Meta, formerly Facebook, is developing its AI infrastructure, including its first custom silicon chip for running AI models, a new AI-optimized data centre design, and the second phase of its 16,000 GPU supercomputer for AI research. These advancements will enable developing and deploying larger, more sophisticated AI models. Meta’s custom accelerator chip family, MTIA, will provide greater computing power and efficiency than CPUs. The next-gen data centre will support liquid-cooled AI hardware and a high-performance AI network. Meta’s Research SuperCluster AI supercomputer features 16,000 GPUs and aims to power augmented reality tools, content understanding systems, and real-time translation technology.
Meta’s Ambitious Plan for AI Infrastructure
Meta, formerly known as Facebook, is executing an ambitious plan to build the next generation of its AI infrastructure. This includes developing a custom silicon chip for running AI models, a new AI-optimized data center design, and the second phase of its 16,000 GPU supercomputer for AI research. These efforts will enable the company to develop larger, more sophisticated AI models and deploy them efficiently at scale. AI is already at the core of Meta’s products, enabling better personalization, safer and fairer products, and richer experiences while also helping businesses reach their target audiences.
MTIA: Meta’s Custom Accelerator Chip
Meta is developing an in-house custom accelerator chip family called MTIA (Meta Training and Inference Accelerator) that targets inference workloads. MTIA provides greater compute power and efficiency than CPUs and is customized for Meta’s internal workloads. By deploying both MTIA chips and GPUs, the company aims to deliver better performance, decreased latency, and greater efficiency for each workload.
Next-Generation AI-Optimized Data Center
Meta’s next-generation data center design will support its current products while enabling future generations of AI hardware for both training and inference. The new data center will be AI-optimized, supporting liquid-cooled AI hardware and a high-performance AI network connecting thousands of AI chips together for data center-scale AI training clusters. It will also be faster and more cost-effective to build, complementing other new hardware such as Meta’s first in-house-developed ASIC solution, MSVP, which is designed to power the constantly growing video workloads at the company.
Research SuperCluster (RSC) AI Supercomputer
Meta’s RSC, which the company believes is one of the fastest AI supercomputers in the world, was built to train the next generation of large AI models to power new augmented reality tools, content understanding systems, real-time translation technology, and more. It features 16,000 GPUs, all accessible across the 3-level Clos network fabric that provides full bandwidth to each of the 2,000 training systems.

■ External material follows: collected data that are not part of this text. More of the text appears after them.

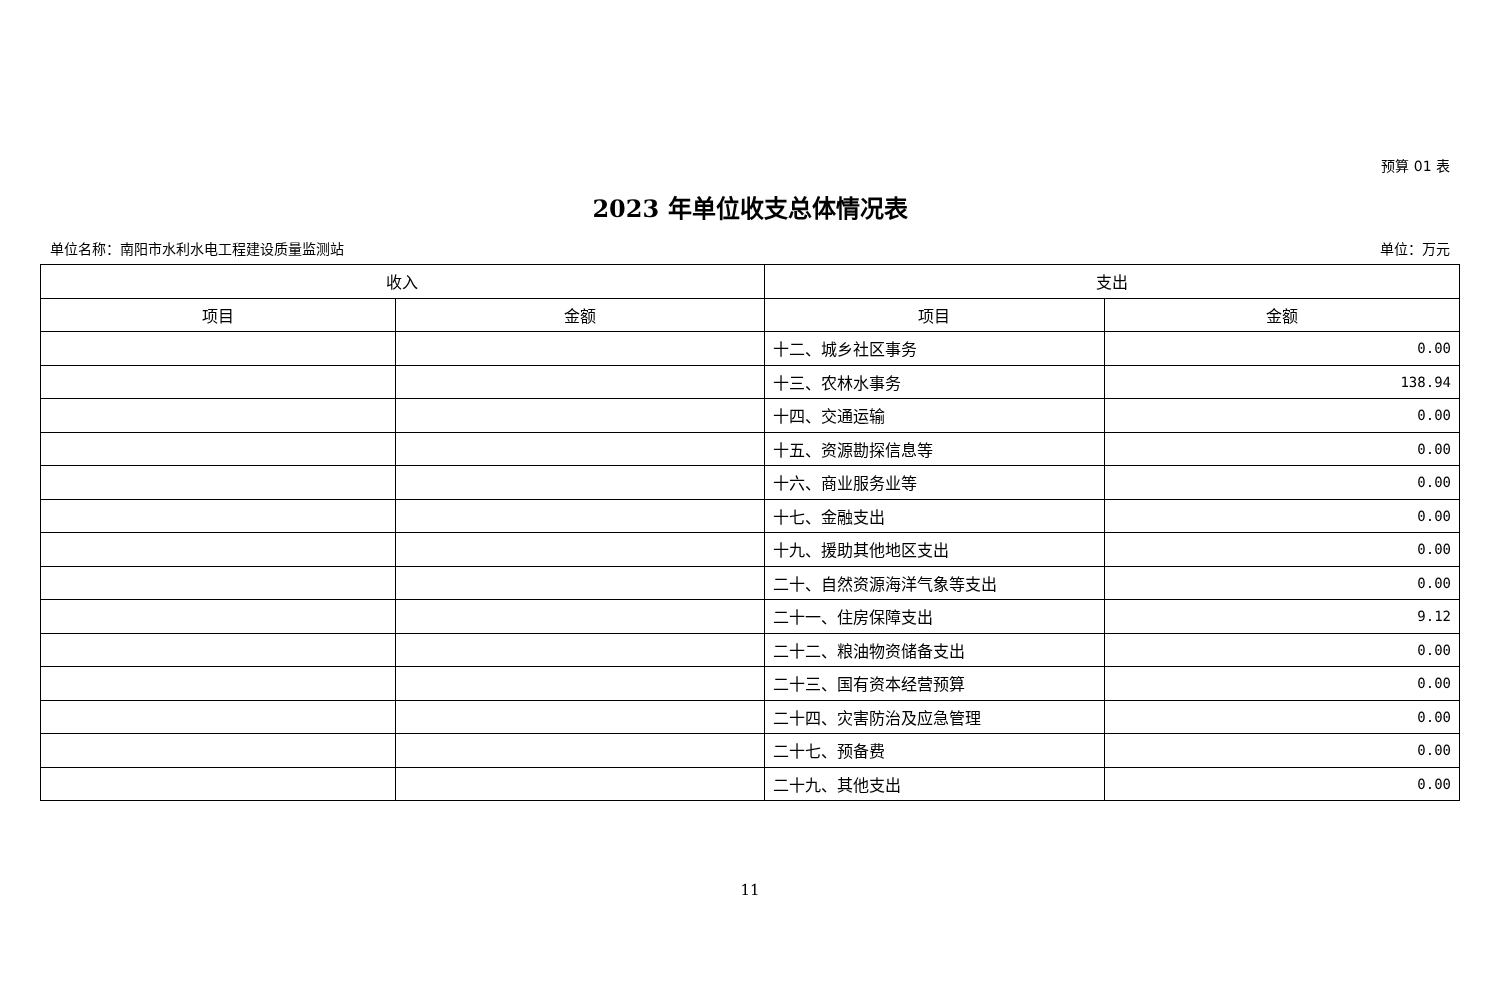预算 01 表
2023 年单位收支总体情况表
单位名称：南阳市水利水电工程建设质量监测站 单位：万元
| 收入 | | 支出 | |
| --- | --- | --- | --- |
| 项目 | 金额 | 项目 | 金额 |
| | | 十二、城乡社区事务 | 0.00 |
| | | 十三、农林水事务 | 138.94 |
| | | 十四、交通运输 | 0.00 |
| | | 十五、资源勘探信息等 | 0.00 |
| | | 十六、商业服务业等 | 0.00 |
| | | 十七、金融支出 | 0.00 |
| | | 十九、援助其他地区支出 | 0.00 |
| | | 二十、自然资源海洋气象等支出 | 0.00 |
| | | 二十一、住房保障支出 | 9.12 |
| | | 二十二、粮油物资储备支出 | 0.00 |
| | | 二十三、国有资本经营预算 | 0.00 |
| | | 二十四、灾害防治及应急管理 | 0.00 |
| | | 二十七、预备费 | 0.00 |
| | | 二十九、其他支出 | 0.00 |
11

The Benefits of an End-to-End Integrated Stack
Custom-designing much of its infrastructure enables Meta to optimize an end-to-end experience from the physical layer to the virtual layer to the software layer to the actual user experience. The company designs, builds, and operates everything from the data centers to the server hardware to the mechanical systems that keep everything running. By controlling the stack from top to bottom, Meta can customize it for its specific needs, such as collocating GPUs, CPUs, network, and storage to better support workloads. This approach will be increasingly important in the years ahead as the company focuses on delivering long-term value and impact to guide its infrastructure vision.

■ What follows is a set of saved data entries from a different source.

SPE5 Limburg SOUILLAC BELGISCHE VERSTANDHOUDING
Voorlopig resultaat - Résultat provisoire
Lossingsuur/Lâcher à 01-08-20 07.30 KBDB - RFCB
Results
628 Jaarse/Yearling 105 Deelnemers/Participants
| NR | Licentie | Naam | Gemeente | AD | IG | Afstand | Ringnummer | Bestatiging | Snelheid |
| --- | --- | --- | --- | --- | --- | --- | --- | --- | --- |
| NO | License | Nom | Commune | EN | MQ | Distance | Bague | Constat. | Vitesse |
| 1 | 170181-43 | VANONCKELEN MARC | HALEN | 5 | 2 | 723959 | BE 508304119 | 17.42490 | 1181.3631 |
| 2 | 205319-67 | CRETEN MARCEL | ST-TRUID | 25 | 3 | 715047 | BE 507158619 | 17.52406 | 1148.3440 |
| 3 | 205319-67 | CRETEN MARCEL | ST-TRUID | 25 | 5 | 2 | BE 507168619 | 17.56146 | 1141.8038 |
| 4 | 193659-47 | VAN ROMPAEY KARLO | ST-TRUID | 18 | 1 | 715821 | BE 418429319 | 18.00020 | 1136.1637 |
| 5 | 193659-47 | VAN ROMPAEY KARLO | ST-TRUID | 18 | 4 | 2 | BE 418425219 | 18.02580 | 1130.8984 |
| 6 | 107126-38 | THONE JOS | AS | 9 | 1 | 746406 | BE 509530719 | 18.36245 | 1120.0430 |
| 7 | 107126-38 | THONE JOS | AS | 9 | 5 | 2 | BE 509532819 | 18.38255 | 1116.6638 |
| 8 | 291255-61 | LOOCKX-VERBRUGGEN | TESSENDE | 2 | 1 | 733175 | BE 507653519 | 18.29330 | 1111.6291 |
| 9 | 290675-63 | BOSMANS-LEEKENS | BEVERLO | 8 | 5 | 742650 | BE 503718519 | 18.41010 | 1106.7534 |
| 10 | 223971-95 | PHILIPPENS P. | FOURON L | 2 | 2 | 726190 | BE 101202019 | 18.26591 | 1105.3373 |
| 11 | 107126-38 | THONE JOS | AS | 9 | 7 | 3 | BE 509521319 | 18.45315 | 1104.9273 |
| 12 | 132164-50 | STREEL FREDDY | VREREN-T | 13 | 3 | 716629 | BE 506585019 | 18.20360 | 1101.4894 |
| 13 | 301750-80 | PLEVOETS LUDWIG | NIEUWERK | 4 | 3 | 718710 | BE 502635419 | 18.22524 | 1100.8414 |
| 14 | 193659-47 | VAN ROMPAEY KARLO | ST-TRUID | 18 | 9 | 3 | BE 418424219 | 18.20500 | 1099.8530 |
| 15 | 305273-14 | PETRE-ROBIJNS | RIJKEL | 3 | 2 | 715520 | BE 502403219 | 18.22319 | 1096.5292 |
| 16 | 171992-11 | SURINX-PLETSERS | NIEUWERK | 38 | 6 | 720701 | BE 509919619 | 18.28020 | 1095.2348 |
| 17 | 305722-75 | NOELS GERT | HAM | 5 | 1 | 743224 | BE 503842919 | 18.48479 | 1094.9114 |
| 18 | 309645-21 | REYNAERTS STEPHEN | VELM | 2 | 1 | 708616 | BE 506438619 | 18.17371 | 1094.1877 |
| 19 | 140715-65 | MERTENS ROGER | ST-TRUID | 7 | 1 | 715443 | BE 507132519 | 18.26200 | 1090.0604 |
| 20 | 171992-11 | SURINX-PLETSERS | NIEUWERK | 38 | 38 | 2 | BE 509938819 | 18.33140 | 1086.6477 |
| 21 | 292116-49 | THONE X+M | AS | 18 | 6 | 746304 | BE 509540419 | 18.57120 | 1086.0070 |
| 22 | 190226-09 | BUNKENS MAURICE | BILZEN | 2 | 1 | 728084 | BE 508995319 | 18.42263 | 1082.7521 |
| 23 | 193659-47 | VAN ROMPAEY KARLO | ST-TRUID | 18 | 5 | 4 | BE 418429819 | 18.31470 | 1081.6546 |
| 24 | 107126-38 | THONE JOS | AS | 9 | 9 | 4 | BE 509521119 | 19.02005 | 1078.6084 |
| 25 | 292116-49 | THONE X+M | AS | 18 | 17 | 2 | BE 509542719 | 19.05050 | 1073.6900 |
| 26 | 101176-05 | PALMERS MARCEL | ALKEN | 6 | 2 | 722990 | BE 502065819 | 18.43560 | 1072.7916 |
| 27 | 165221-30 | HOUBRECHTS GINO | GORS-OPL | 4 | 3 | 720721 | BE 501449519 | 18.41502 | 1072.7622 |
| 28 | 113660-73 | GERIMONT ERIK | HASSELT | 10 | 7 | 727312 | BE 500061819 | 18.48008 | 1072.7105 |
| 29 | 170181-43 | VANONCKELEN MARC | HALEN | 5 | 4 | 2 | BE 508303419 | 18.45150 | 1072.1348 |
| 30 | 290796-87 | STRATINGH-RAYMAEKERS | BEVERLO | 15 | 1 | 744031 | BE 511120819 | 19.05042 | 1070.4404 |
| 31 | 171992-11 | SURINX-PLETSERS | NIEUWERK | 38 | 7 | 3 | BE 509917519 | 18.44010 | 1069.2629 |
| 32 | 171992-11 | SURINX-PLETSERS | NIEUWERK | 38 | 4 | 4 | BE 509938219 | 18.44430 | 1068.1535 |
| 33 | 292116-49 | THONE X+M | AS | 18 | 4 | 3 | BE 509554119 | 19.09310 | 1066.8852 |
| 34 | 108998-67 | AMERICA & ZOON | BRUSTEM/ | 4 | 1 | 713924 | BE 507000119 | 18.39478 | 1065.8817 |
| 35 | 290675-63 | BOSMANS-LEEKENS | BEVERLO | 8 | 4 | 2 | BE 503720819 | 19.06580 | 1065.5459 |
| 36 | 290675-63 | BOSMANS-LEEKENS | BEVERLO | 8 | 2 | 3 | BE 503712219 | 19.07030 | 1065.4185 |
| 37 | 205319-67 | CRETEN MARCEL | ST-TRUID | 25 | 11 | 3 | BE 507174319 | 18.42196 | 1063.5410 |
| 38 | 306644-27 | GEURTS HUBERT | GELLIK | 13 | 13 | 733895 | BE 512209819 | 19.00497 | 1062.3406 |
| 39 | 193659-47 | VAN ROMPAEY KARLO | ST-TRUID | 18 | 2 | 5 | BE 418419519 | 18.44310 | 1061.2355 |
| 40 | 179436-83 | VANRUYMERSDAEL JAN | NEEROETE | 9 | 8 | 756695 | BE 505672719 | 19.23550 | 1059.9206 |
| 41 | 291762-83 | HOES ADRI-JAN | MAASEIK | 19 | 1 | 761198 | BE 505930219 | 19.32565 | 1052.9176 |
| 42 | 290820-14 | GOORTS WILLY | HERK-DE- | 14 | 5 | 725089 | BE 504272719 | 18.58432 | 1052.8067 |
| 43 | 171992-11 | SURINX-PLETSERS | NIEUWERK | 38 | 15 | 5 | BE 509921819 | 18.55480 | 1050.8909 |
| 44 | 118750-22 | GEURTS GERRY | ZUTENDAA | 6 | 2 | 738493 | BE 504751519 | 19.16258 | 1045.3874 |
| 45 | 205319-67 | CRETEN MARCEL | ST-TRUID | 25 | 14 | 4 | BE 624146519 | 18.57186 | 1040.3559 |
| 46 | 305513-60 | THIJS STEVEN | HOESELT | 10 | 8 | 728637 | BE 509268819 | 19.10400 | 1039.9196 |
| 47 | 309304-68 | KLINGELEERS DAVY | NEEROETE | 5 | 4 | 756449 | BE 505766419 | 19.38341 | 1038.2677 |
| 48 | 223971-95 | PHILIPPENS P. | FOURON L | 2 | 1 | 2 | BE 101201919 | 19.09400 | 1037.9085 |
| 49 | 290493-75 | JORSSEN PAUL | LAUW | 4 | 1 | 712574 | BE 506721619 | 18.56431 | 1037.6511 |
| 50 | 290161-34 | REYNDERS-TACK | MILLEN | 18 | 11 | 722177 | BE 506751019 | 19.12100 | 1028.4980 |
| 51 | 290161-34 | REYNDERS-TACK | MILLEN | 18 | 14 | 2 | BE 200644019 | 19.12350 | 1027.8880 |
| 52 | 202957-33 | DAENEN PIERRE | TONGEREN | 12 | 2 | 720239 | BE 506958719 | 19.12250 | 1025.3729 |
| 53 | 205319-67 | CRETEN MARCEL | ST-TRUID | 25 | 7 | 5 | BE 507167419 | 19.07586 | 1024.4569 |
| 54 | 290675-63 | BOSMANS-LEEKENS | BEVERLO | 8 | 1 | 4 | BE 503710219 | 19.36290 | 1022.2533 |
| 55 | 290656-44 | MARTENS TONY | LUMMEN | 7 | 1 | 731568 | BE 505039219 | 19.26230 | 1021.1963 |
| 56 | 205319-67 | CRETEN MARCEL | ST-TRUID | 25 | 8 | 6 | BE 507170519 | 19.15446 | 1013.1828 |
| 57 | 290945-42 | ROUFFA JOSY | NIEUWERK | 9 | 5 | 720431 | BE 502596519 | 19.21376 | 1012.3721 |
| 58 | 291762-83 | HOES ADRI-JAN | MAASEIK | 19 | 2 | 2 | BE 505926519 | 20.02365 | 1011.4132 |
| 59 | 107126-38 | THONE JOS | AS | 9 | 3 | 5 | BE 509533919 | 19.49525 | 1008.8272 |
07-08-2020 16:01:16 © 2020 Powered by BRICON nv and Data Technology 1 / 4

“Our artificial intelligence (AI) compute needs will grow dramatically over the next decade as we break new ground in AI research, ship more cutting-edge AI applications and experiences across our family of apps, and build our long-term vision of the metaverse.”
Meta is developing its next-generation AI infrastructure, including a custom silicon chip for running AI models, an AI-optimized data center design, and a 16,000 GPU supercomputer for AI research. These advancements will enable the development and deployment of larger, more sophisticated AI models, powering emerging opportunities in areas like generative AI and the metaverse.
- Meta (formerly Facebook) is developing its artificial intelligence (AI) infrastructure to support its long-term vision of the metaverse.
- The company has created its first custom silicon chip, MTIA (Meta Training and Inference Accelerator), for running AI models, offering greater compute power and efficiency than CPUs.
- Meta is also designing a next-generation, AI-optimized data center to support current products and future AI hardware for both training and inference. The data center will feature liquid-cooled AI hardware and a high-performance AI network.
- The company has built the Research SuperCluster (RSC) AI supercomputer, which has 16,000 GPUs and is believed to be one of the fastest AI supercomputers in the world. It will be used to train large AI models for augmented reality tools, content understanding systems, and real-time translation technology.
- Meta is using CodeCompose, a generative AI-based coding assistant, to make developers more productive throughout the software development lifecycle.
- By custom-designing its infrastructure, Meta aims to optimize the end-to-end experience and create a scalable foundation for emerging opportunities in generative AI and the metaverse.